The most cliché thing happened to me, I had got maybe four feet into the room when the door slammed shut behind me, I’m sure I’d have jumped ten feet in the air, if it was possible. I bit down hard on my tongue until blood filled my mouth, to stifle back a scream, until it was a rasping sigh. I’m sure it was Grace, trying to win her bet, I won’t let her. I stepped further into the house, searching for strange jars filled with pickled limbs or whatever was meant to be in haunted houses. Needless to say, my eight-year-old self was disappointed, I found nothing. Yet the feeling of being watched didn’t leave me, terrified, yet exhilarated that I would meet a ghost before my sister! But it moved too quickly, too quickly for my human eyes to see. Wanting to gloat, I went for the door, pull the handle, and waited for it to open. Only it didn’t. At first it was a joke, Grace pulling tricks, but the thought of being trapped in here, with that... thing! I strangled and pleaded at the door, but I saw that she was no longer there, and I was alone. Alone in this house, with this silent shapeless stalker.
The heat became more intense, I slammed by fists against the old wood, but it didn’t live up to its age, Tears stained my face, wishing we’d never come here, I sat head resting just below the door handle, so I'd know if anyone would open it. Grace wouldn’t just leave me in here!
I hear something smash in the small dark room on my left; I flinched, and leapt further into the house. I ran up the stairs and into one of the bedrooms on the right-hand side, I crouched in the corner, crying, and paralysed with fear.
I remember a small light, small enough to go unnoticeable at first, but it inflated and grew, until it was all I could focus on. I watched, fascinated with child curiosity, as my tears dried on my cheeks, as the room got hotter, and hell unfolded...

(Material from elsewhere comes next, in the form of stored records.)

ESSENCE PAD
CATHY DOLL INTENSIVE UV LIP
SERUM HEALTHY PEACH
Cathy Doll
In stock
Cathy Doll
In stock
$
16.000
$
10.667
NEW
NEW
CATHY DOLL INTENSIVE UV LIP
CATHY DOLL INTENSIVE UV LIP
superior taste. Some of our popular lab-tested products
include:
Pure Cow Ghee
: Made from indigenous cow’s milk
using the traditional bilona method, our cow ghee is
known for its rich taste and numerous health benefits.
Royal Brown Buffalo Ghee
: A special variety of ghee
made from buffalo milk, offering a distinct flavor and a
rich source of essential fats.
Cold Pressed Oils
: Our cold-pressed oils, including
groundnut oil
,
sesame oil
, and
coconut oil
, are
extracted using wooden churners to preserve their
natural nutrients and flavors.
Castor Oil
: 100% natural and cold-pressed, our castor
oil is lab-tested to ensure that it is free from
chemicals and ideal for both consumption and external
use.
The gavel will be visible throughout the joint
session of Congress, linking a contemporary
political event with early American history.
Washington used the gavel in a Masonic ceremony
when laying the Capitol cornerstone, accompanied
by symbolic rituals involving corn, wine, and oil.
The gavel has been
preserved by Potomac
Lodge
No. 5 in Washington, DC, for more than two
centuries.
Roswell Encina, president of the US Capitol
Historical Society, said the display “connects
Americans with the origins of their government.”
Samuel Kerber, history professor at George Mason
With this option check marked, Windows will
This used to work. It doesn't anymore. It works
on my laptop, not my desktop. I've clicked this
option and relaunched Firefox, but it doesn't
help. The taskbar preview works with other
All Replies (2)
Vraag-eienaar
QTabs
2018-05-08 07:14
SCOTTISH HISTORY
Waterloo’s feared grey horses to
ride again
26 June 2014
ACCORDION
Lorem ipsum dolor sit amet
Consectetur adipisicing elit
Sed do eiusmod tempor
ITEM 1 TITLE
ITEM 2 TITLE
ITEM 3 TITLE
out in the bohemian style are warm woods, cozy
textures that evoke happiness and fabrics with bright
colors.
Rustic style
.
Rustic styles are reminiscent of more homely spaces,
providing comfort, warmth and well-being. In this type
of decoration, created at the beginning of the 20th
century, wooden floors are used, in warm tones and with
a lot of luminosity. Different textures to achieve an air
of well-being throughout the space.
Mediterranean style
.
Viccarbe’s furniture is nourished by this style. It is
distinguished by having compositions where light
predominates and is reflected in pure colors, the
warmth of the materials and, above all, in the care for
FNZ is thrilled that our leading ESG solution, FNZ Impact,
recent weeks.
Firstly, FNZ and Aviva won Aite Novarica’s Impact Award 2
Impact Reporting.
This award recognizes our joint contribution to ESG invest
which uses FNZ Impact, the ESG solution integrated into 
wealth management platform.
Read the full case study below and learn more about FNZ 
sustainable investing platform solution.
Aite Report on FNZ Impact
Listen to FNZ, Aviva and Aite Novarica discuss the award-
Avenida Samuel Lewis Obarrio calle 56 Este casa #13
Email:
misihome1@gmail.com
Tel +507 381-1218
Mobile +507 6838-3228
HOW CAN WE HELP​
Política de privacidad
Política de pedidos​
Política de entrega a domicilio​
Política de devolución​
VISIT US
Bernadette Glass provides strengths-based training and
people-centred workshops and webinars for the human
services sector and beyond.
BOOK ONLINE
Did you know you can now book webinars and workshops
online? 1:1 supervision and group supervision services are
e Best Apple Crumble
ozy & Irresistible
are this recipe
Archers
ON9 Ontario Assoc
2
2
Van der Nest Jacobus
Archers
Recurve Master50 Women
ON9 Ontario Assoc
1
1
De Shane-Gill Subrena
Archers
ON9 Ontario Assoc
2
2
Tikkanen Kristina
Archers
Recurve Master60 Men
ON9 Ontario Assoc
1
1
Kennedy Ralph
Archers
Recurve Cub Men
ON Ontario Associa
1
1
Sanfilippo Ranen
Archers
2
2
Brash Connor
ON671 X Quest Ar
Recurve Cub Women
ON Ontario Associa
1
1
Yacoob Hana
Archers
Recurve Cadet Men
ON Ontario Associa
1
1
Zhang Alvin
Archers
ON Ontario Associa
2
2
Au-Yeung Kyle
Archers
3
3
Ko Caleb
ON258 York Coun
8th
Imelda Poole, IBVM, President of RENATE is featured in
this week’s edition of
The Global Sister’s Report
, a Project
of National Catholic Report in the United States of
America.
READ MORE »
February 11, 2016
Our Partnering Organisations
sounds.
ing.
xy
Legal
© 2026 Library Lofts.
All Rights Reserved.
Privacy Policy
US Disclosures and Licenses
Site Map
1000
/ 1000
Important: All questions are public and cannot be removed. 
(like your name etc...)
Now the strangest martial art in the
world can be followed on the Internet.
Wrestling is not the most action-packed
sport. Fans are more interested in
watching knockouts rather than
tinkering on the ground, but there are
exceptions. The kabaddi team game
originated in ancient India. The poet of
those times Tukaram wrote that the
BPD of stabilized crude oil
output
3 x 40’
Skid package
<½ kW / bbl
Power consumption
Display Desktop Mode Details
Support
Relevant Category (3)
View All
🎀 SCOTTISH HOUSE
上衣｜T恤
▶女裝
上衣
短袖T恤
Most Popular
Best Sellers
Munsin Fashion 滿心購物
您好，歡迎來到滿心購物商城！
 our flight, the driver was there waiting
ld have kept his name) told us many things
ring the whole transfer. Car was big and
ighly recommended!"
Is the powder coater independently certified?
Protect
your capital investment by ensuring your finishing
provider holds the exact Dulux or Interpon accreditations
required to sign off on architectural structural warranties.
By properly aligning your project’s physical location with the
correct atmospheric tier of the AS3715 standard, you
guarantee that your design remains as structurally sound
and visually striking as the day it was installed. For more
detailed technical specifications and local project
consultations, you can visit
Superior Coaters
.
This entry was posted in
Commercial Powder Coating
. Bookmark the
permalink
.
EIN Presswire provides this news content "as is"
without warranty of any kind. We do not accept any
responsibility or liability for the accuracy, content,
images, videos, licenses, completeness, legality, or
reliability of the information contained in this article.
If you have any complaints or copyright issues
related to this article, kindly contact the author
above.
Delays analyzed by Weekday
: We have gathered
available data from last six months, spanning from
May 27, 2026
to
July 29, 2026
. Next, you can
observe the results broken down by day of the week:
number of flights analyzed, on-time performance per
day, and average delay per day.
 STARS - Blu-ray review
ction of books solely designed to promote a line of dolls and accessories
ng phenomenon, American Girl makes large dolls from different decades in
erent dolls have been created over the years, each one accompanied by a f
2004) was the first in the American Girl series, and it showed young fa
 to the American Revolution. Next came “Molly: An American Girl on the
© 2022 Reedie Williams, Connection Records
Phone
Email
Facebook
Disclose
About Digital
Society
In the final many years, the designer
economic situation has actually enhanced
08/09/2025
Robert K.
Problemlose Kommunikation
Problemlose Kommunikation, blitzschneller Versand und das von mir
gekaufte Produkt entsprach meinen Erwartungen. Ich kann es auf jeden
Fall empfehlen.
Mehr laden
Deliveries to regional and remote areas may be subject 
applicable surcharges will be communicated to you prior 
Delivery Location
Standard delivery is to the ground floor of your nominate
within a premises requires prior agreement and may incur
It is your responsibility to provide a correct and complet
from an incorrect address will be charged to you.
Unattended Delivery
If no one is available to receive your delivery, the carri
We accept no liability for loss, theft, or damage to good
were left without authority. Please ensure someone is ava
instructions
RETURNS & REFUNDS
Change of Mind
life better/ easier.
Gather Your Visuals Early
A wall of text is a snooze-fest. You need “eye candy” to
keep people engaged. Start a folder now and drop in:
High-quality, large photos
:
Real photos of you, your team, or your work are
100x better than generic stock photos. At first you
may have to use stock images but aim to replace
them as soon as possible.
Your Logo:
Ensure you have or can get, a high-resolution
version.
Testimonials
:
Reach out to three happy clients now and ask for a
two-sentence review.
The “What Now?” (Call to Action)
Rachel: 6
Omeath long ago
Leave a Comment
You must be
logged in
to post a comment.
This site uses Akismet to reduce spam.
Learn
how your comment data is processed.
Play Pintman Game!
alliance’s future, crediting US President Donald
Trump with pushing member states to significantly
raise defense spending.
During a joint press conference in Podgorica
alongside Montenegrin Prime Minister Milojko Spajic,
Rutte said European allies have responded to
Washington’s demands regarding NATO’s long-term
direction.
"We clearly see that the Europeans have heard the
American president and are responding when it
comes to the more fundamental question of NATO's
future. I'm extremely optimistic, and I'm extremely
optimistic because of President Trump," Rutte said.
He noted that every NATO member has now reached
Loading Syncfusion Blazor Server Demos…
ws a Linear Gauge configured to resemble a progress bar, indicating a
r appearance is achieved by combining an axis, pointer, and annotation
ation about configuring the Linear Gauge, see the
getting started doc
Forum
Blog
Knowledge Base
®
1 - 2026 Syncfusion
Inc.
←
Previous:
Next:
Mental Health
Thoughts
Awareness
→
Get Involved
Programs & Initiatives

A great inferno rose up in a wall of flames, licking the ceiling turning it a dark charcoal, wall paper peeling off the walls in swirly amber patterns, like the peel of an orange peeling off revealing the under layer of dark burnt brick. Flames playing shapes, forming dancing figures walking among the flames. Not really figures, but shadows. Logic said it was insane, but I couldn’t look away, I had to watch the tragic scene that unfolded. The first shadow stood apart from the other two, standing tall and gloating, while the smaller figure held the third in its arms, while it silently cried out in pain. The other laughed, I think it was laughing, but what came next didn’t quite make sense. He raised his arms, in an almost cordial way, and fire grew from his embrace; the two figures stiffened, but endured the heat. Illusion, ghost, vision, whatever it was, I was sure it was real. I could feel the heat on my skin, smell the smoke and the bricks burning. The third writhed in pain before finally slumbering to a halt, the other held the figure tighter, and from the silence, screams ignited the flames as if it were gasoline, spreading out to the rest of the house, washing over me as a hot bath, just that little bit too hot. Fazed, maybe too shell-shocked to move, by the mass of orange that should have burned but didn’t. I watch the scene unfold.
As a child I believed that this was a ghost of someone long dead, but I wasn’t to know then, that it was in fact the ghost of my future.